So here is Volume 5 of Lifewriting Annual: Biographical and Autobiographical Studies in its new electronic form after years of print publication. We are delighted to introduce some well-marinated pre-pandemic work that has benefitted from contagion-era refinement and revision, even while this inaugural “issue” itself is still growing. What you are reading now is an initial unveiling of a volume that will conclude on 31 December 2022 and represent all content available as of that date.

Thereafter, everything we publish within a given year will be—even while appearing the moment it is ready on a rolling basis—part of that year’s volume. Subsequent volumes will comprise material for their calendar years. Thus, work on Volume 6 opens on 1 January 2023.

As we become more proficient in the sophisticated software operating in the background of this screen, we may collate writings for Special Collections on related topics across the years and from various volumes. One such ongoing topic is “Lifewriting and Islam.” As we wrote in a Call for Papers in 2014, we seek work that investigates lifewriting as it intersects with Islam across time and the world. We invite submissions that engage with representations of Islam and Islamic culture with lives in/through biography, autobiography, essays, historical narrative, memoirs, journals, diaries, and letters. Please consult our Authors’ Guide for specifications on format.

In fact, our two opening articles here result from that pre-pandemic call. Valerie Kennedy’s “Mixing Genres to Overcome the East/West Divide” offers a way of reading together Egyptian novelist Ahdaf Soueif’s fictional The Map of Love and her mentor Edward Said’s After the Last Sky and Out of Place: A Memoir as texts in conversation about mental and physical displacement. Kennedy, a longtime professor of English at Bilkent University, Ankara, Turkey, thus exploits Margaretta Jolly’s definition of lifewriting as a generous form that implies “openness and inclusiveness across genres, and … encompasses the writing of another’s life” (2001, ix).1 Kennedy’s use of Soueif’s work perhaps echoes the current rise in “biofiction” that justifies the use of fiction as a method/form of biography. Soueif’s work and existence will be referenced again in our forthcoming reprint of the late poet Meena Alexander’s “Journey to Jerusalem.”

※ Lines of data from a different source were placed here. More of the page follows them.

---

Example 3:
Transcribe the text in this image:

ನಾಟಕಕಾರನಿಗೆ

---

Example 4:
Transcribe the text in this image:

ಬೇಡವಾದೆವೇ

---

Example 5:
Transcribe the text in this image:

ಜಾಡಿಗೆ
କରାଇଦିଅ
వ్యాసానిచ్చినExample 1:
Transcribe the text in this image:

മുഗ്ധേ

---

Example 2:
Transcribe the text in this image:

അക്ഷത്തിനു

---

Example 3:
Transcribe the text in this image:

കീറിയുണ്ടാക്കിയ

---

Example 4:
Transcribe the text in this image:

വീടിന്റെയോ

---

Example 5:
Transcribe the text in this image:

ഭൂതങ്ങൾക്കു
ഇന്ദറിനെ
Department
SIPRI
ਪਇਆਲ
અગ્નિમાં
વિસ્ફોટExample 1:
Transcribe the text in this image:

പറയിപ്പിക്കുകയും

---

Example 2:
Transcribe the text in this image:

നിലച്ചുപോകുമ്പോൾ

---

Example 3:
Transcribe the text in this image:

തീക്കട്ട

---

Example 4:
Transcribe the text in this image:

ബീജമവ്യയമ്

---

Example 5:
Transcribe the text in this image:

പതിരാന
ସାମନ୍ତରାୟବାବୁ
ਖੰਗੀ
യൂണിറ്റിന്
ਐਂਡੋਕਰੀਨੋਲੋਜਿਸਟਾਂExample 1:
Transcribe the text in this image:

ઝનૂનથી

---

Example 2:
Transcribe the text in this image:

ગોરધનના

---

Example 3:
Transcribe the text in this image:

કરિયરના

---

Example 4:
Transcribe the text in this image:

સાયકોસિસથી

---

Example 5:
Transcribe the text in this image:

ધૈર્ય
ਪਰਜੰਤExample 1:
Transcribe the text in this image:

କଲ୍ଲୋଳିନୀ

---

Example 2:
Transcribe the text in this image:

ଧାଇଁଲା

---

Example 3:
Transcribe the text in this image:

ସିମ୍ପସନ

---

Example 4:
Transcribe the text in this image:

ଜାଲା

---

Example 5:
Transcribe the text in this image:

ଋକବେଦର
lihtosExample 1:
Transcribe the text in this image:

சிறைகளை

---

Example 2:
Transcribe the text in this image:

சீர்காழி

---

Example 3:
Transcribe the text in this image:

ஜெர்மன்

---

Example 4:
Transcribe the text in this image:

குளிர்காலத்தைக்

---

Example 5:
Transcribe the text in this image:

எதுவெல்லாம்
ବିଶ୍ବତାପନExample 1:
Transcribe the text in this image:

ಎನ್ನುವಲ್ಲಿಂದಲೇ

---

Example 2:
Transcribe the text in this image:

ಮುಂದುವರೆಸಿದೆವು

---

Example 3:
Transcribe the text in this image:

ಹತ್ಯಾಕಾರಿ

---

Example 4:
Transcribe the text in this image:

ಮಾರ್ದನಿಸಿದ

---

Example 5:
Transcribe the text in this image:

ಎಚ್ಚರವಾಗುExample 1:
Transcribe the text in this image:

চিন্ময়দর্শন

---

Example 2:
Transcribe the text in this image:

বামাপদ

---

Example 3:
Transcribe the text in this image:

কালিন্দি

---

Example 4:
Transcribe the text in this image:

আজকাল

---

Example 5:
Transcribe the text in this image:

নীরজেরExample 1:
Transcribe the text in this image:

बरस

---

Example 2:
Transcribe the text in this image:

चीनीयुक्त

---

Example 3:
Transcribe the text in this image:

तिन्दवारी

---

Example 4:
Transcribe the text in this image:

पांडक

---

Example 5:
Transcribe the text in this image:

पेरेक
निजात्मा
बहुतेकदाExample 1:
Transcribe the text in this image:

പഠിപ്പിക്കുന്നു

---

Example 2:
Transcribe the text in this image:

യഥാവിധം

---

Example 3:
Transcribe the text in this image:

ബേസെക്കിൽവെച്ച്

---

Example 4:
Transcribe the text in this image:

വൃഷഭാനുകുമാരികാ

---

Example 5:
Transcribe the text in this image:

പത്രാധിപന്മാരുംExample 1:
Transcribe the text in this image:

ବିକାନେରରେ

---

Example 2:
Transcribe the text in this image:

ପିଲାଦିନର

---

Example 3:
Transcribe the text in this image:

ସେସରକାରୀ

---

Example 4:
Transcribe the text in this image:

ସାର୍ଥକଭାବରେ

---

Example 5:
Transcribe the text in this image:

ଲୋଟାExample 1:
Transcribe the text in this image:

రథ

We also present Sanna Dhahir’s “What Life is Like for Creative Women in Saudi Arabia.” This piece stems from Prof. Dhahir’s innovative senior seminar in research methodology at Effat University, a new private university for women in Jeddah, Saudi Arabia. Dhahir’s research on contemporary literature by Saudi women writers prompted her to invite living authors (or in one case, an actor) to visit her class and talk about their lives. Each guest made a presentation and answered students’ questions. The speakers illustrated different positions and beliefs, ranging, as Prof. Dhahir writes, “from outright opposition to moderate or total acceptance of traditional social values.” Her current research focuses on Saudi literature written by such female authors as Raja Alem and Badriyya Al-Bishr.

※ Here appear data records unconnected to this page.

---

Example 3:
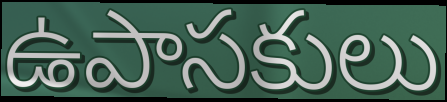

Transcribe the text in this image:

ఉపాసకులు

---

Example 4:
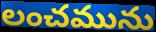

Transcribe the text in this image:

లంచమును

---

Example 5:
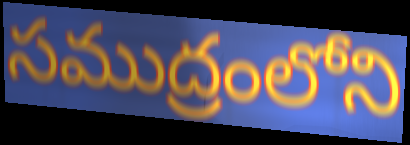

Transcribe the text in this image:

సముద్రంలోని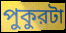
পুকুরটা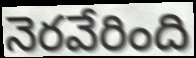
నెరవేరింది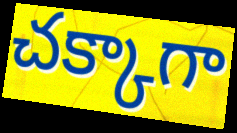
చక్కాగాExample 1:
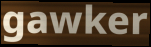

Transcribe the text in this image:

gawker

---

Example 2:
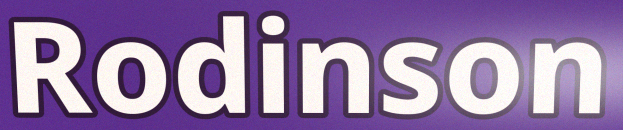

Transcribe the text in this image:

Rodinson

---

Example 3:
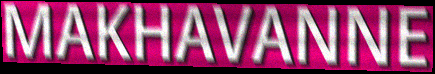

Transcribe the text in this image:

MAKHAVANNE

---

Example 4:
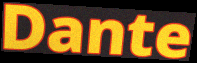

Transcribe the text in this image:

Dante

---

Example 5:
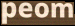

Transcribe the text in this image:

peomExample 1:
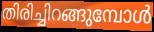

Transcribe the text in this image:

തിരിച്ചിറങ്ങുമ്പോൾ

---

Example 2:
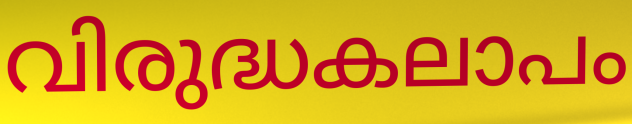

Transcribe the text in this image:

വിരുദ്ധകലാപം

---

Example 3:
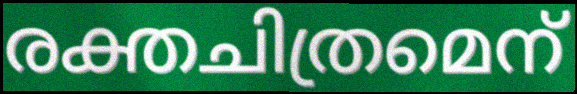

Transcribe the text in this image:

രക്തചിത്രമെന്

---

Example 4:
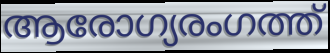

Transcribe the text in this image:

ആരോഗ്യരംഗത്ത്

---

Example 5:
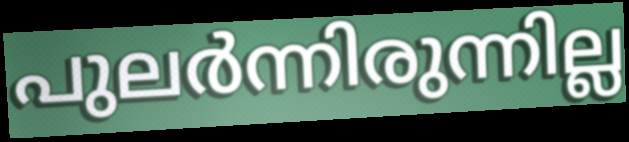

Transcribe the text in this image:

പുലർന്നിരുന്നില്ലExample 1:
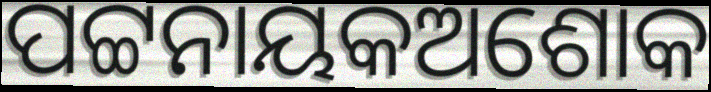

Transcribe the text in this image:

ପଟ୍ଟନାୟକଅଶୋକ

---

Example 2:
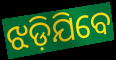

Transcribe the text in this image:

ଝଡ଼ିଯିବେ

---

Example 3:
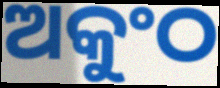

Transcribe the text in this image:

ଅକୁଂଠ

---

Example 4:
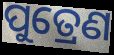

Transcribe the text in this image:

ପୁତ୍ରେଣ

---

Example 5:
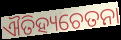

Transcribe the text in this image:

ଐତିହ୍ୟଚେତନା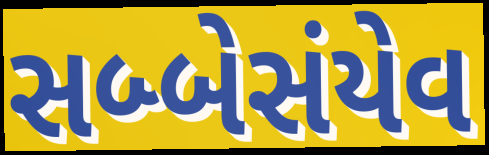
સબ્બેસંયેવ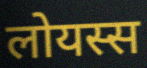
लोयस्स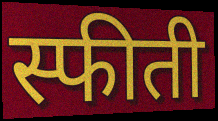
स्फीती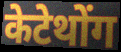
केटेथोंग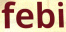
febiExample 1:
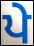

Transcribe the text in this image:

ਪੇ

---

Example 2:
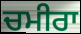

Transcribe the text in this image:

ਚਮੀਰਾ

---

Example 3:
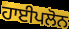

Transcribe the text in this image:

ਹਾਈਪਲੋਨ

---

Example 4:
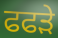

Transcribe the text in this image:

ਫਫੜੇ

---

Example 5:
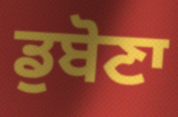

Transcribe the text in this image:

ਡੁਬੋਣਾ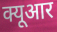
क्यूआर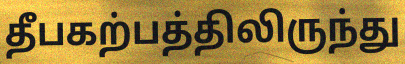
தீபகற்பத்திலிருந்து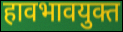
हावभावयुक्त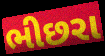
ભીછરા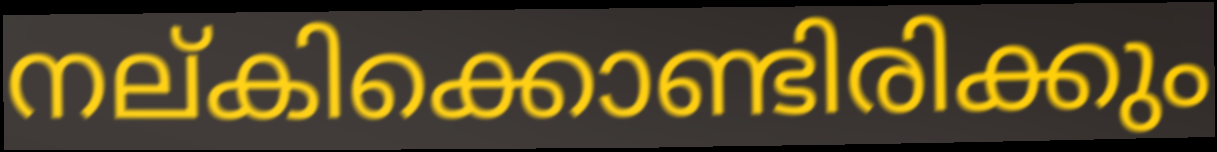
നല്കിക്കൊണ്ടിരിക്കുംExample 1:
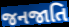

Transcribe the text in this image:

જનજાતિ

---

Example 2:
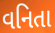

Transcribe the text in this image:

વનિતા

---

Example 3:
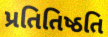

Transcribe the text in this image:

પ્રતિતિષ્ઠતિ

We also are delighted to share access to the four volumes previously published by AMS Press of New York. Authors of those works now hold copyright to their published efforts via the CC BY 4.0 (Creative Commons) license.

Our staff comprises Jason Li, Graphics Editor; Sylvia (“Lexi”) Rolloff, Associate Editor; Rob Ward, Book Reviews Editor, and Thomas R. Smith, Consulting Editor; with me as Editor-in-Chief. (Yes, this is the same Tom Smith who edited this publication for many years; we value his counsel in perpetuating quality editing.) This volume was aided by the close copyediting of Cleo Abramian, who has since moved on after graduate school. That function is being filled by two undergraduate students expanding their copyediting skills in a Group Independent Study Project (GISP) at Brown University. We welcome Dana Toneva, and Lily Lustig to our ranks.

All that said, we have an opening for an Assistant Editor, otherwise known as chief copy editor. Please feel free to contact me if you are interested in digital humanities, editing, and/or publishing and want to learn by doing.

We are honored to be hosted by the innovative Open Library of Humanities (OLH) at Birkbeck, University of London. We also have been and continue to be grateful for the support of the Dean of the Faculty and the Nonfiction Writing Program in the Department of English at Brown University, Providence, RI, USA.

Lifewriting, in its myriad forms, is a global phenomenon documenting not only the condition of humans on the planet, but the life of the planet itself. We invite people to suggest topics worth considering, including those for Special Collections that you might guest-edit.

We are thrilled to be back in the stream of publishing and look forward to your responses.


  1. Jolly, Margaretta. 2001. Encyclopedia of Life Writing. Autobiographical and Biographical Forms. New York: Routledge. [^]

Competing Interests

The author declares that they have no competing interests.